**Data provided**:

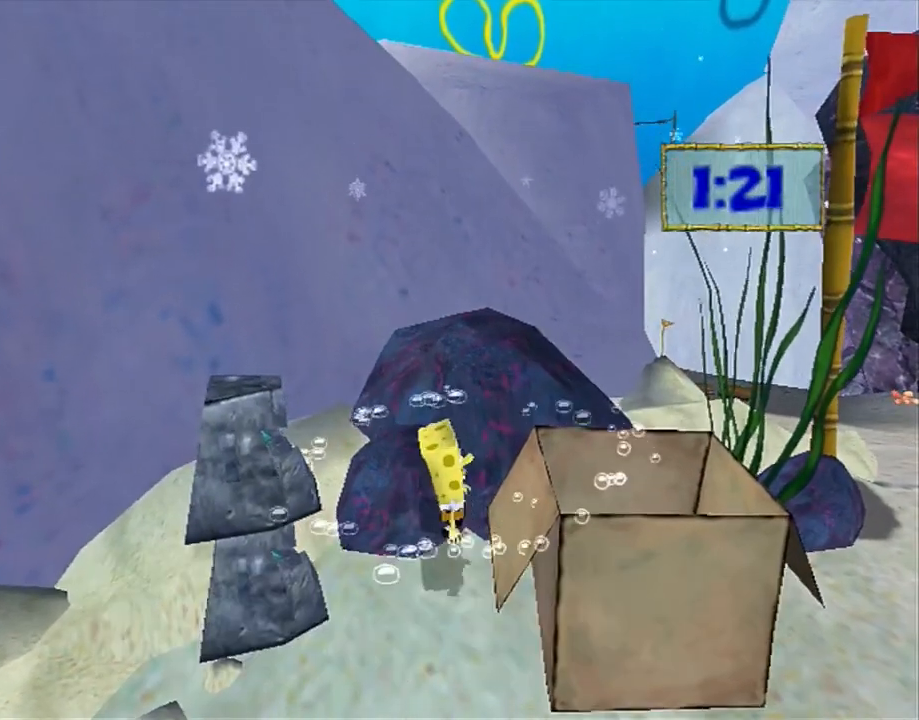
{"buttons": [], "left_stick": "down-right", "right_stick": "center", "events": [[50, "B", "up"], [67, "L1", "up"], [283, "left_stick", "down-right"]]}
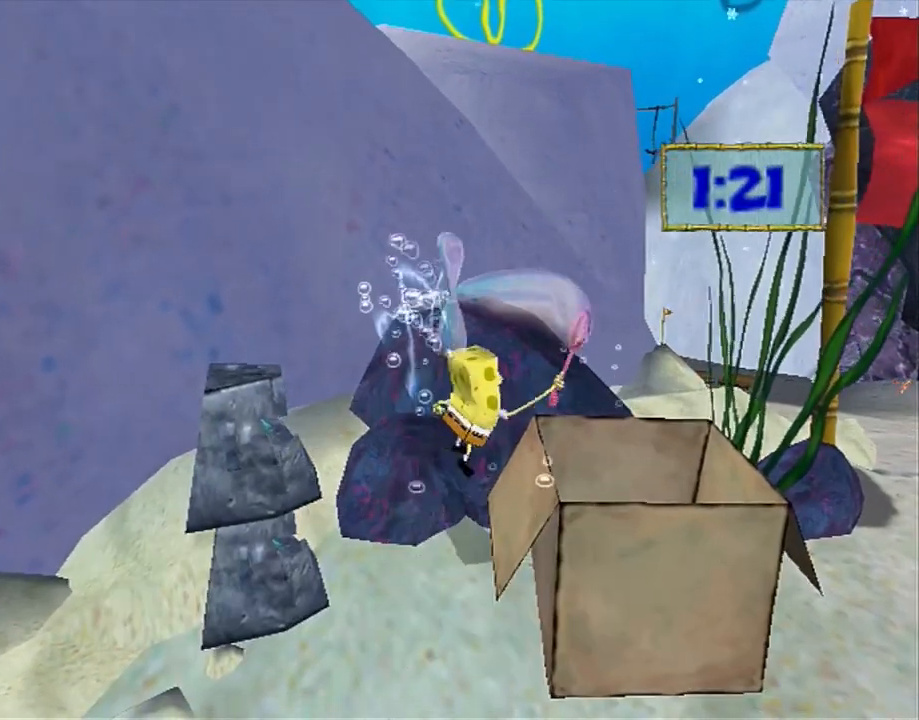
{"buttons": [], "left_stick": "down-right", "right_stick": "center", "events": [[267, "L1", "down"], [417, "L1", "up"]]}
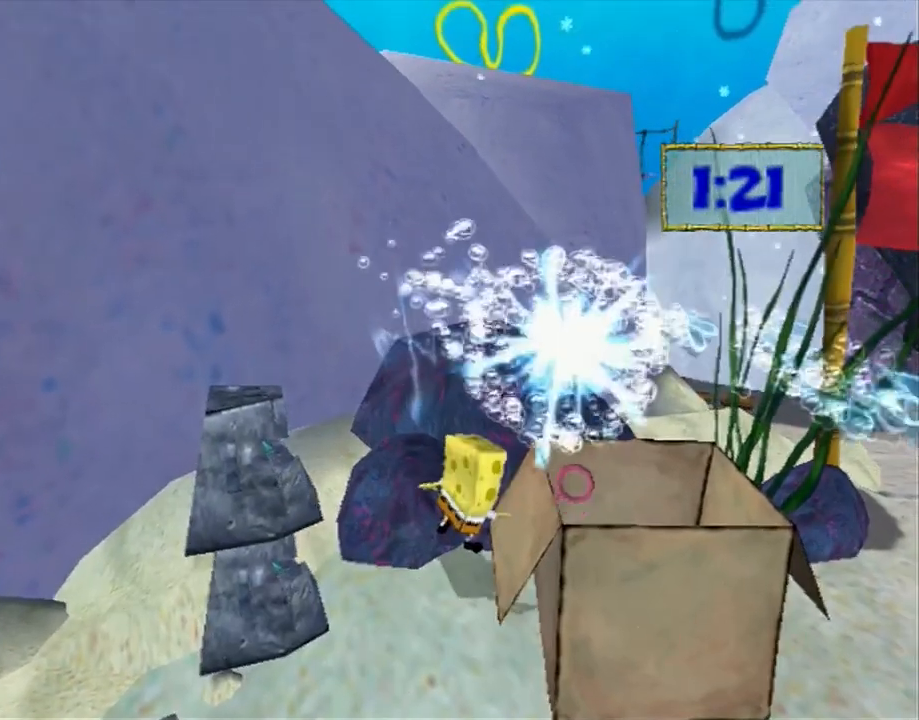
{"buttons": [], "left_stick": "center", "right_stick": "center", "events": [[67, "B", "down"], [67, "L1", "down"], [233, "B", "up"], [267, "left_stick", "right"], [367, "left_stick", "up-right"], [467, "L1", "up"], [500, "left_stick", "center"]]}
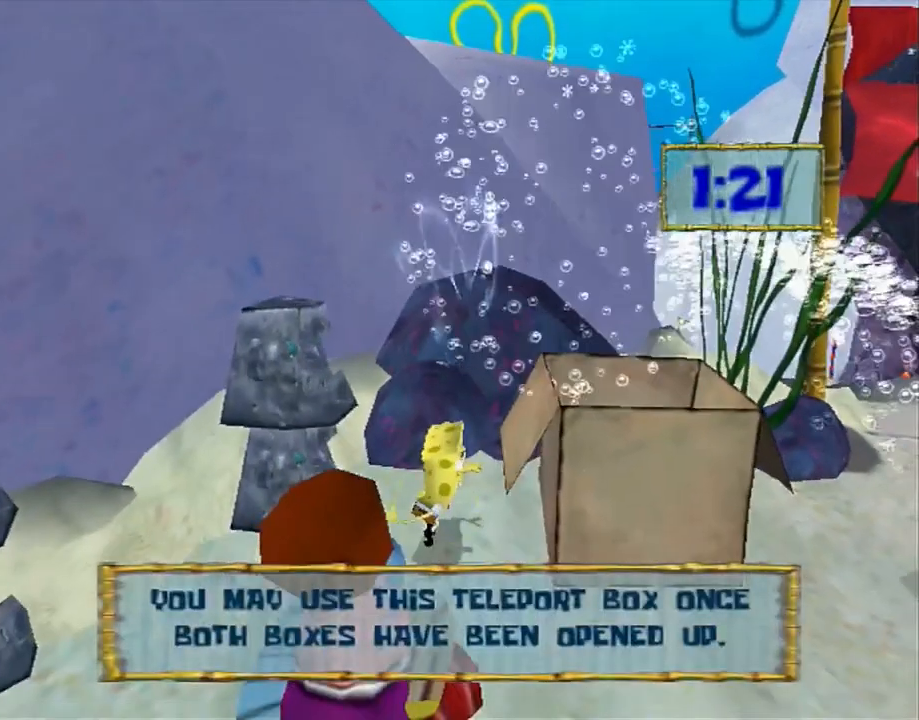
{"buttons": ["DPAD_UP", "DPAD_RIGHT"], "left_stick": "center", "right_stick": "center", "events": [[133, "DPAD_RIGHT", "down"], [150, "DPAD_UP", "down"]]}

**What is being asked**: Line by line, output the material above exactly, passing over the pictures.

**The answer**:
{"buttons": [], "left_stick": "down-right", "right_stick": "center", "events": [[50, "B", "up"], [67, "L1", "up"], [283, "left_stick", "down-right"]]}
{"buttons": [], "left_stick": "down-right", "right_stick": "center", "events": [[267, "L1", "down"], [417, "L1", "up"]]}
{"buttons": [], "left_stick": "center", "right_stick": "center", "events": [[67, "B", "down"], [67, "L1", "down"], [233, "B", "up"], [267, "left_stick", "right"], [367, "left_stick", "up-right"], [467, "L1", "up"], [500, "left_stick", "center"]]}
{"buttons": ["DPAD_UP", "DPAD_RIGHT"], "left_stick": "center", "right_stick": "center", "events": [[133, "DPAD_RIGHT", "down"], [150, "DPAD_UP", "down"]]}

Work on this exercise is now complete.